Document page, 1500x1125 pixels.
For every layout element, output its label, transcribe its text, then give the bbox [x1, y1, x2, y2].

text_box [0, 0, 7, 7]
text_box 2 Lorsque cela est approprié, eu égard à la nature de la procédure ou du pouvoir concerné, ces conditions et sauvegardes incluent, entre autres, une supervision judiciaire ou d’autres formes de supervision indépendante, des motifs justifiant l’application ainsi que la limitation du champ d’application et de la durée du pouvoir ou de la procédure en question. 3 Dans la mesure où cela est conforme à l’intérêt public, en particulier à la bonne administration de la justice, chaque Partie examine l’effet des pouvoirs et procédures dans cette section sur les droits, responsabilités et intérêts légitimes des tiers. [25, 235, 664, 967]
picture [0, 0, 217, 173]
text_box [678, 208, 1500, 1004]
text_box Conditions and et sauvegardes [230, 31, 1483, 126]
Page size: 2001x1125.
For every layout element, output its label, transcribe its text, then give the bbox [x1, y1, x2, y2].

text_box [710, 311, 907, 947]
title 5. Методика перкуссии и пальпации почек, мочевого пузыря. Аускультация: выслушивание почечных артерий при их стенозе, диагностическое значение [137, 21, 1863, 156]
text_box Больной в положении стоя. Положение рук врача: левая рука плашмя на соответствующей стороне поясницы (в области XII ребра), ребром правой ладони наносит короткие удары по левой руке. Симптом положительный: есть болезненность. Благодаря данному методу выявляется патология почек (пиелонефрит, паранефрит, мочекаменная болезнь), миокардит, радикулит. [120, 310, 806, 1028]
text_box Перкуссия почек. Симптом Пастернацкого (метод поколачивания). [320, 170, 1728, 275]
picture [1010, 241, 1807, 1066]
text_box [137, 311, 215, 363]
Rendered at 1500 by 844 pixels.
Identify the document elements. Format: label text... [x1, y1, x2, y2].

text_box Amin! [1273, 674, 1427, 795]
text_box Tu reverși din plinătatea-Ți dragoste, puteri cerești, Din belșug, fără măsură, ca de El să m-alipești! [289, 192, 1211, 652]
# # # #
Problem description
Copy out each record above exactly, leaving nothing out.

Result of the task
Document page, 1500x1125 pixels.
For every layout element, output its label, transcribe its text, then give the bbox [x1, y1, x2, y2].

text_box [0, 0, 7, 7]
text_box 2 Lorsque cela est approprié, eu égard à la nature de la procédure ou du pouvoir concerné, ces conditions et sauvegardes incluent, entre autres, une supervision judiciaire ou d’autres formes de supervision indépendante, des motifs justifiant l’application ainsi que la limitation du champ d’application et de la durée du pouvoir ou de la procédure en question. 3 Dans la mesure où cela est conforme à l’intérêt public, en particulier à la bonne administration de la justice, chaque Partie examine l’effet des pouvoirs et procédures dans cette section sur les droits, responsabilités et intérêts légitimes des tiers. [25, 235, 664, 967]
picture [0, 0, 217, 173]
text_box [678, 208, 1500, 1004]
text_box Conditions and et sauvegardes [230, 31, 1483, 126]
Page size: 2001x1125.
For every layout element, output its label, transcribe its text, then give the bbox [x1, y1, x2, y2].

text_box [710, 311, 907, 947]
title 5. Методика перкуссии и пальпации почек, мочевого пузыря. Аускультация: выслушивание почечных артерий при их стенозе, диагностическое значение [137, 21, 1863, 156]
text_box Больной в положении стоя. Положение рук врача: левая рука плашмя на соответствующей стороне поясницы (в области XII ребра), ребром правой ладони наносит короткие удары по левой руке. Симптом положительный: есть болезненность. Благодаря данному методу выявляется патология почек (пиелонефрит, паранефрит, мочекаменная болезнь), миокардит, радикулит. [120, 310, 806, 1028]
text_box Перкуссия почек. Симптом Пастернацкого (метод поколачивания). [320, 170, 1728, 275]
picture [1010, 241, 1807, 1066]
text_box [137, 311, 215, 363]
Rendered at 1500 by 844 pixels.
Identify the document elements. Format: label text... [x1, y1, x2, y2].

text_box Amin! [1273, 674, 1427, 795]
text_box Tu reverși din plinătatea-Ți dragoste, puteri cerești, Din belșug, fără măsură, ca de El să m-alipești! [289, 192, 1211, 652]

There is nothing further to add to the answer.